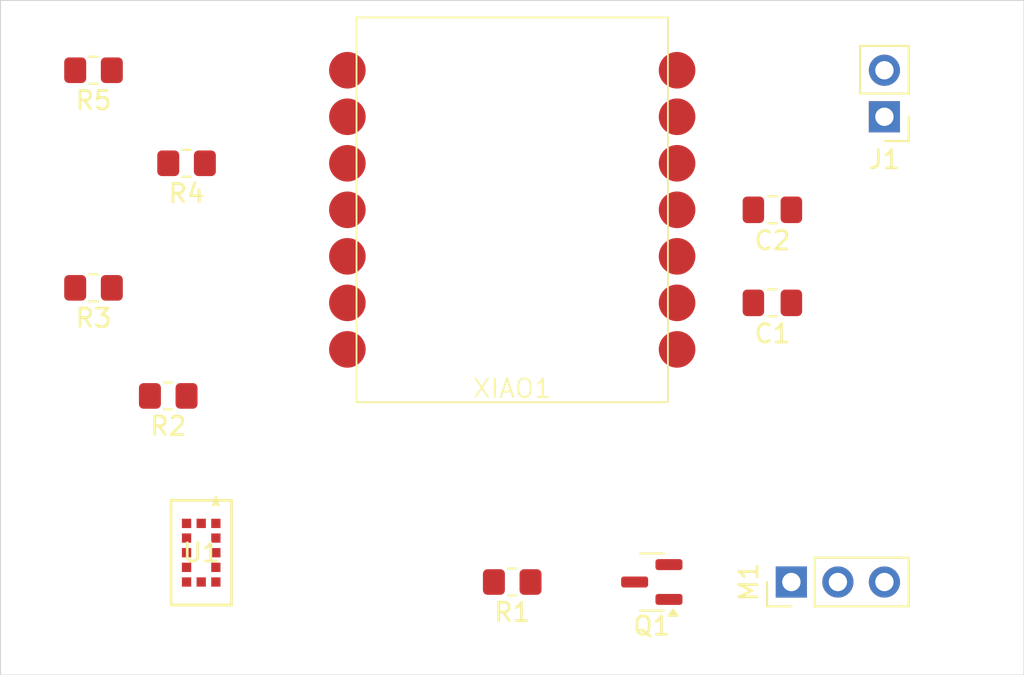
<source format=kicad_pcb>
(kicad_pcb
	(version 20240108)
	(generator "pcbnew")
	(generator_version "8.0")
	(general
		(thickness 1.6)
		(legacy_teardrops no)
	)
	(paper "A4")
	(title_block
		(title "Preliminary Board Layout")
		(date "2024-11-07")
		(rev "1")
		(company "Group 7: Annika Boyd, Sal Esmaeil, Mitch Montee, Nate Sjullie, Nitin Suryadevara")
	)
	(layers
		(0 "F.Cu" signal)
		(31 "B.Cu" signal)
		(32 "B.Adhes" user "B.Adhesive")
		(33 "F.Adhes" user "F.Adhesive")
		(34 "B.Paste" user)
		(35 "F.Paste" user)
		(36 "B.SilkS" user "B.Silkscreen")
		(37 "F.SilkS" user "F.Silkscreen")
		(38 "B.Mask" user)
		(39 "F.Mask" user)
		(40 "Dwgs.User" user "User.Drawings")
		(41 "Cmts.User" user "User.Comments")
		(42 "Eco1.User" user "User.Eco1")
		(43 "Eco2.User" user "User.Eco2")
		(44 "Edge.Cuts" user)
		(45 "Margin" user)
		(46 "B.CrtYd" user "B.Courtyard")
		(47 "F.CrtYd" user "F.Courtyard")
		(48 "B.Fab" user)
		(49 "F.Fab" user)
		(50 "User.1" user)
		(51 "User.2" user)
		(52 "User.3" user)
		(53 "User.4" user)
		(54 "User.5" user)
		(55 "User.6" user)
		(56 "User.7" user)
		(57 "User.8" user)
		(58 "User.9" user)
	)
	(setup
		(pad_to_mask_clearance 0)
		(allow_soldermask_bridges_in_footprints no)
		(pcbplotparams
			(layerselection 0x00010fc_ffffffff)
			(plot_on_all_layers_selection 0x0000000_00000000)
			(disableapertmacros no)
			(usegerberextensions no)
			(usegerberattributes yes)
			(usegerberadvancedattributes yes)
			(creategerberjobfile yes)
			(dashed_line_dash_ratio 12.000000)
			(dashed_line_gap_ratio 3.000000)
			(svgprecision 4)
			(plotframeref no)
			(viasonmask no)
			(mode 1)
			(useauxorigin no)
			(hpglpennumber 1)
			(hpglpenspeed 20)
			(hpglpendiameter 15.000000)
			(pdf_front_fp_property_popups yes)
			(pdf_back_fp_property_popups yes)
			(dxfpolygonmode yes)
			(dxfimperialunits yes)
			(dxfusepcbnewfont yes)
			(psnegative no)
			(psa4output no)
			(plotreference yes)
			(plotvalue yes)
			(plotfptext yes)
			(plotinvisibletext no)
			(sketchpadsonfab no)
			(subtractmaskfromsilk no)
			(outputformat 1)
			(mirror no)
			(drillshape 1)
			(scaleselection 1)
			(outputdirectory "")
		)
	)
	(net 0 "")
	(net 1 "/3.3V ESP32")
	(net 2 "Net-(J1-Pin_1)")
	(net 3 "Net-(J1-Pin_2)")
	(net 4 "Net-(M1-PWM)")
	(net 5 "Net-(Q1-G)")
	(net 6 "Net-(R1-Pad2)")
	(net 7 "Net-(U1-SCL)")
	(net 8 "/3.3V_ESP32")
	(net 9 "Net-(U1-SDA)")
	(net 10 "Net-(U1-GPIO1)")
	(net 11 "Net-(U1-XSHUT)")
	(net 12 "unconnected-(XIAO1-Pad8)")
	(net 13 "unconnected-(XIAO1-Pad7)")
	(net 14 "unconnected-(XIAO1-Pad10)")
	(net 15 "unconnected-(XIAO1-Pad9)")
	(net 16 "unconnected-(XIAO1-Pad2)")
	(net 17 "unconnected-(XIAO1-Pad6)")
	(net 18 "unconnected-(U1-DNC-Pad8)")
	(footprint "Capacitor_SMD:C_0805_2012Metric_Pad1.18x1.45mm_HandSolder" (layer "F.Cu") (at 162.7925 97.79 180))
	(footprint "Resistor_SMD:R_0805_2012Metric_Pad1.20x1.40mm_HandSolder" (layer "F.Cu") (at 130.81 95.25 180))
	(footprint "Connector_PinHeader_2.54mm:PinHeader_1x03_P2.54mm_Vertical" (layer "F.Cu") (at 163.83 118.11 90))
	(footprint "XIAO_:XIAO_QTpy_SMD" (layer "F.Cu") (at 148.59 87.29))
	(footprint "Resistor_SMD:R_0805_2012Metric_Pad1.20x1.40mm_HandSolder" (layer "F.Cu") (at 125.73 102.05 180))
	(footprint "Package_TO_SOT_SMD:SOT-23" (layer "F.Cu") (at 156.21 118.11 180))
	(footprint "Resistor_SMD:R_0805_2012Metric_Pad1.20x1.40mm_HandSolder" (layer "F.Cu") (at 129.81 107.95 180))
	(footprint "Capacitor_SMD:C_0805_2012Metric_Pad1.18x1.45mm_HandSolder" (layer "F.Cu") (at 162.7925 102.87 180))
	(footprint "ul_VL53L4CDV0DH-1:time of flight" (layer "F.Cu") (at 131.609973 116.510001))
	(footprint "Resistor_SMD:R_0805_2012Metric_Pad1.20x1.40mm_HandSolder" (layer "F.Cu") (at 125.73 90.17 180))
	(footprint "Connector_PinHeader_2.54mm:PinHeader_1x02_P2.54mm_Vertical" (layer "F.Cu") (at 168.91 92.71 180))
	(footprint "Resistor_SMD:R_0805_2012Metric_Pad1.20x1.40mm_HandSolder" (layer "F.Cu") (at 148.59 118.11 180))
	(gr_rect
		(start 120.65 86.36)
		(end 176.53 123.19)
		(stroke
			(width 0.05)
			(type default)
		)
		(fill none)
		(layer "Edge.Cuts")
		(uuid "a99c1ba2-886f-4681-a8c2-0b94f5cffb46")
	)
)

</source>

+ + + +

## HOW TO COMPLETE THIS TASK
Determine how many of the lines above hold the word "Courtyard", and output that number by itself.

## EXERCISE RESPONSE
2